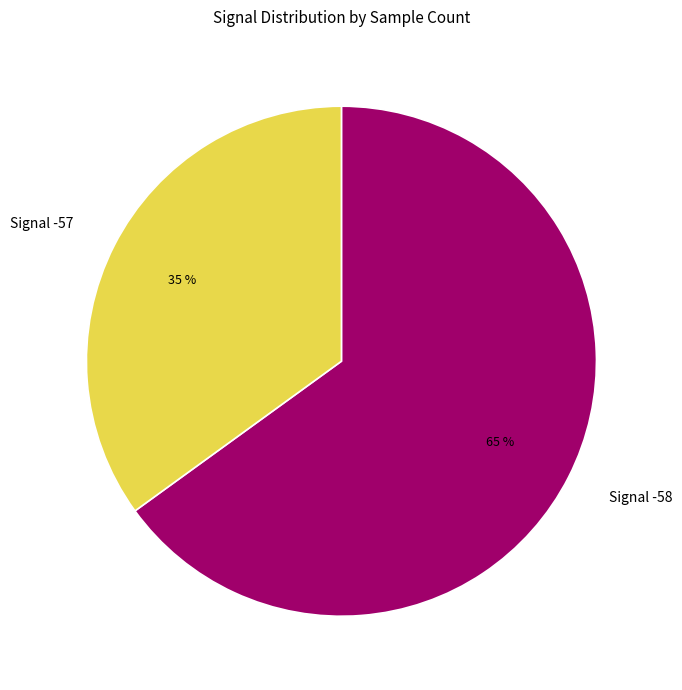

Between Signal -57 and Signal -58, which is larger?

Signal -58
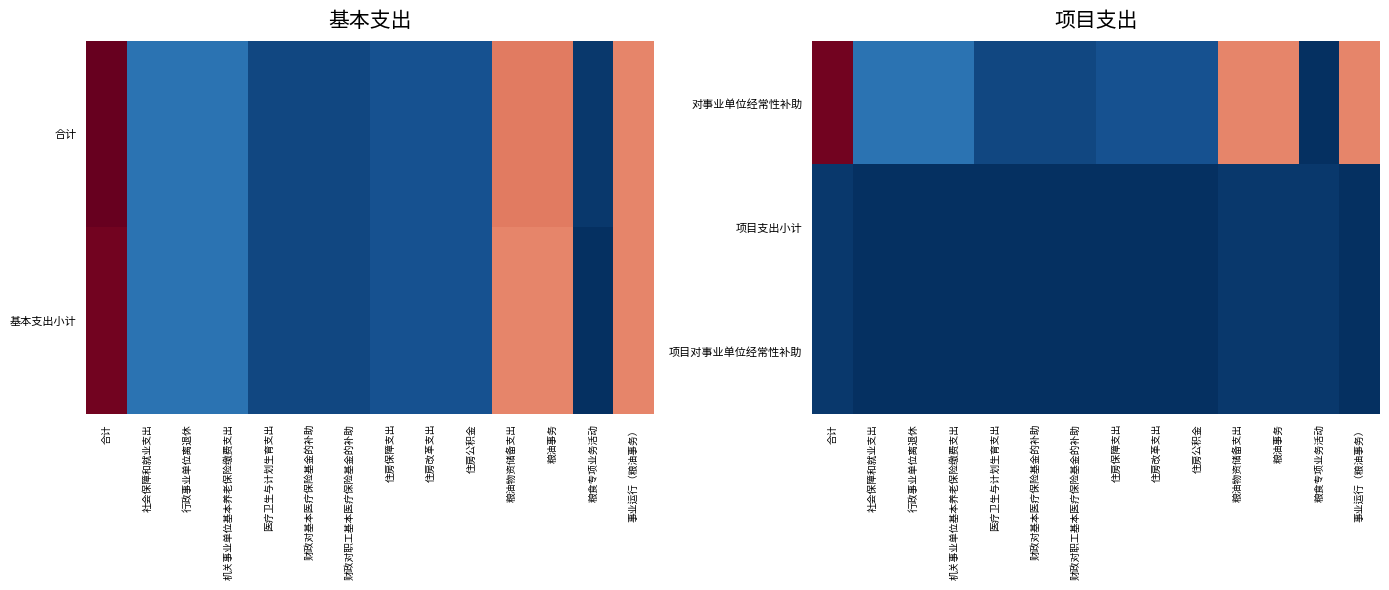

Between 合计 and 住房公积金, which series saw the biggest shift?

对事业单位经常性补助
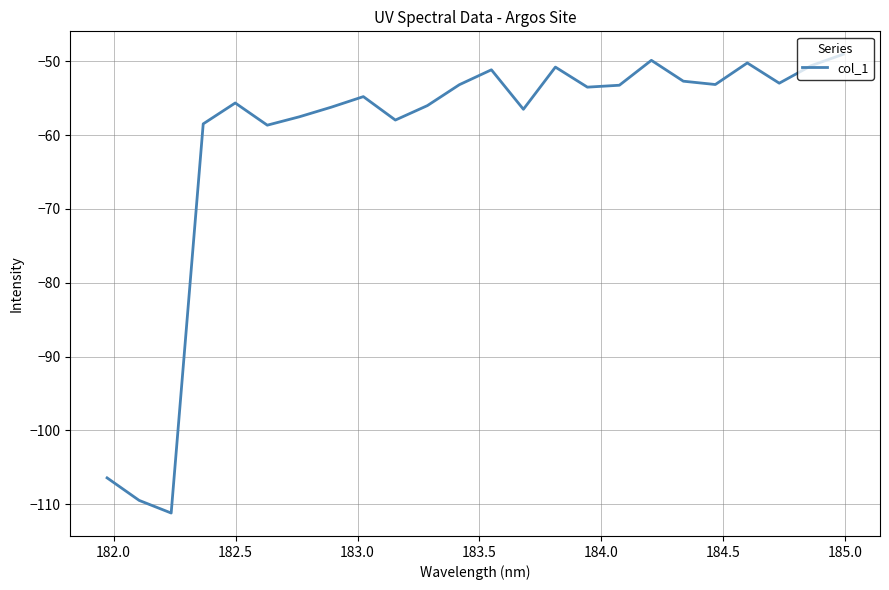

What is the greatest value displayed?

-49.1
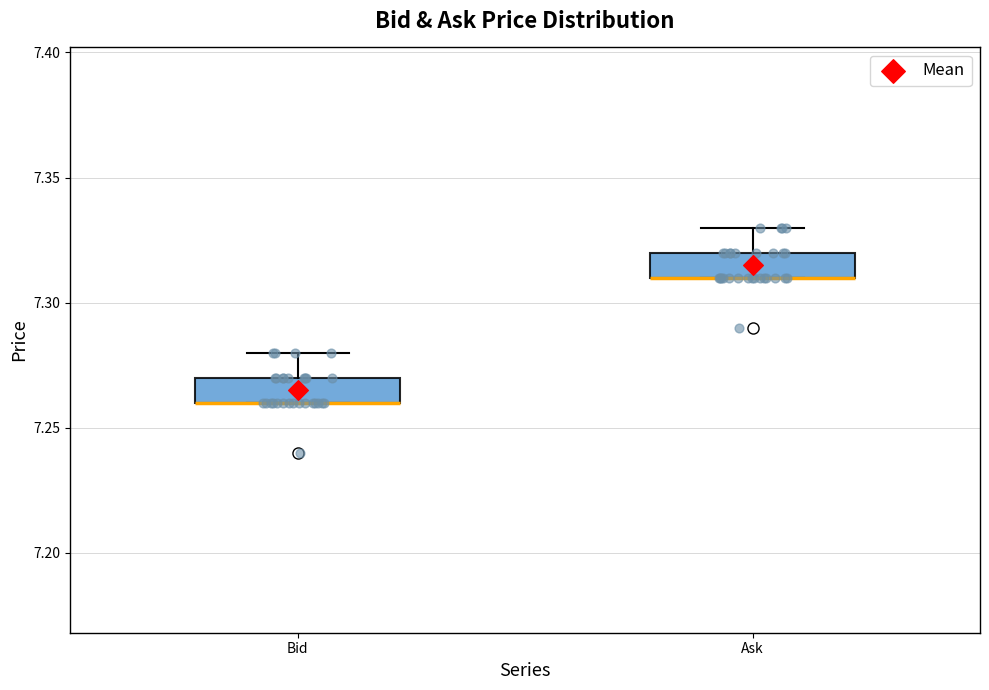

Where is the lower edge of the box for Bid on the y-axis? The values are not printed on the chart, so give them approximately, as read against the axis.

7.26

--

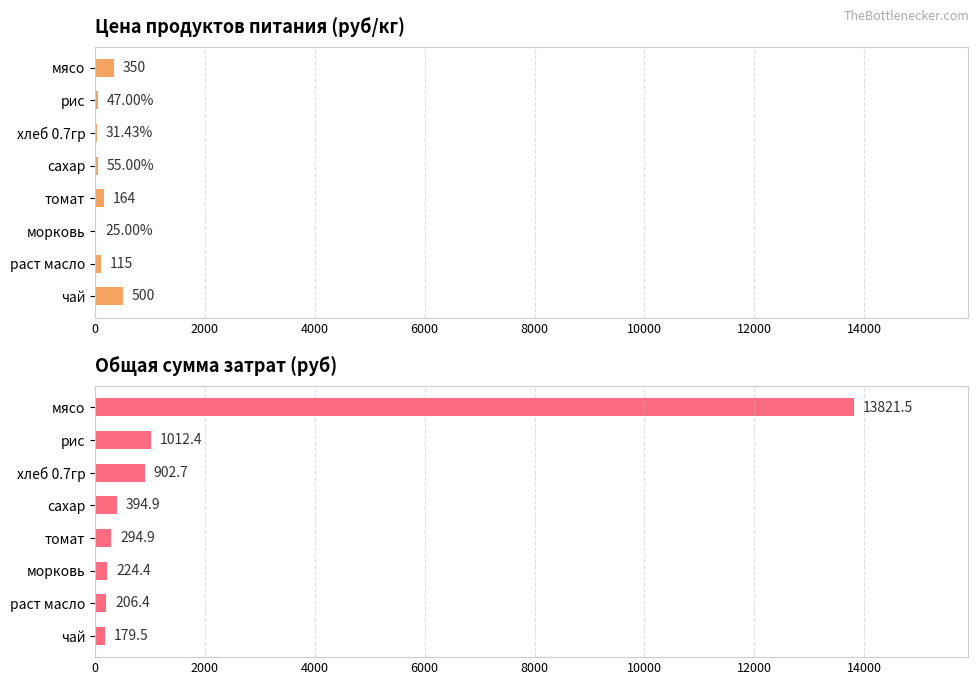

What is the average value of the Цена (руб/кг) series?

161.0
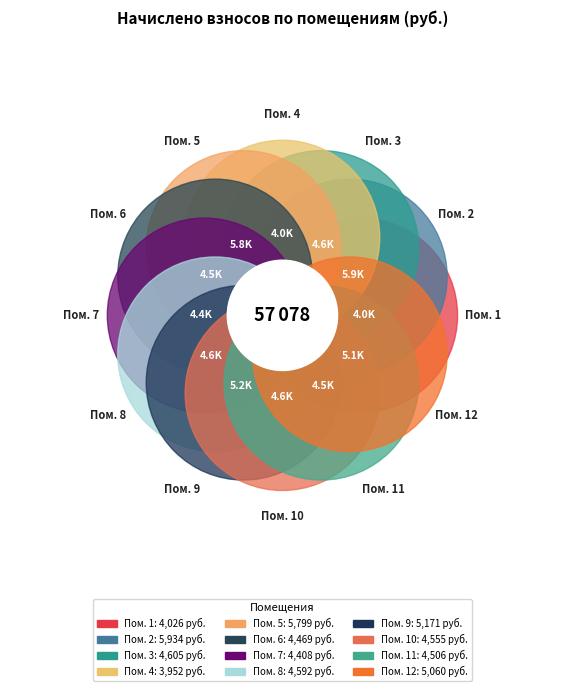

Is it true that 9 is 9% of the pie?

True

* * *

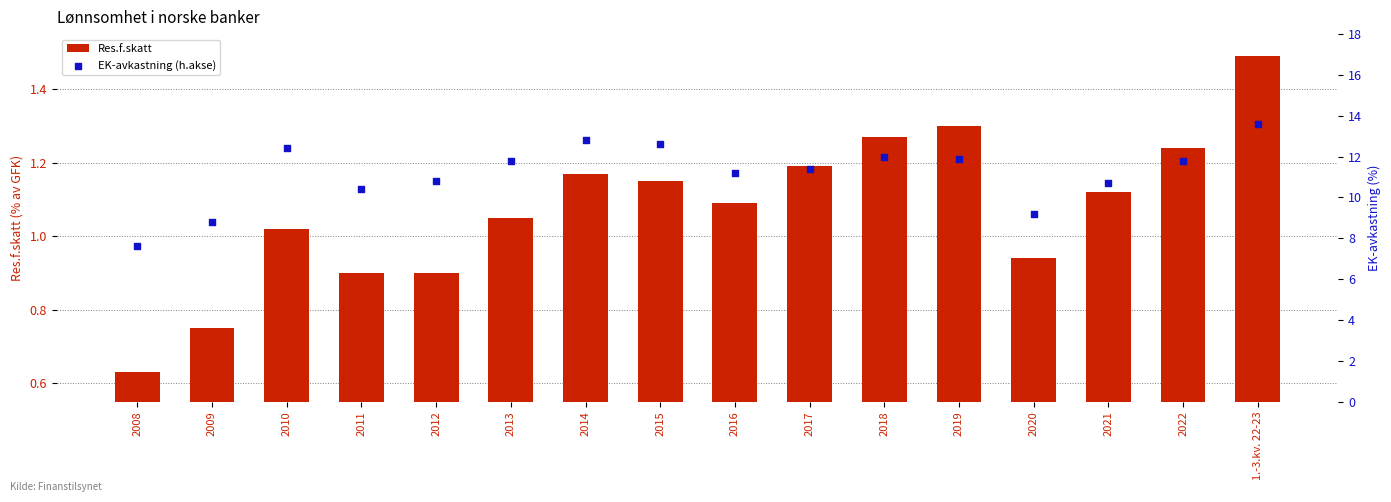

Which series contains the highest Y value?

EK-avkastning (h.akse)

**DIRECTIONS**
Pull out each line of the records that contains the string "series", and copy every such line in full.

**REPLY**
Between 合计 and 住房公积金, which series saw the biggest shift?
What is the average value of the Цена (руб/кг) series?
Which series contains the highest Y value?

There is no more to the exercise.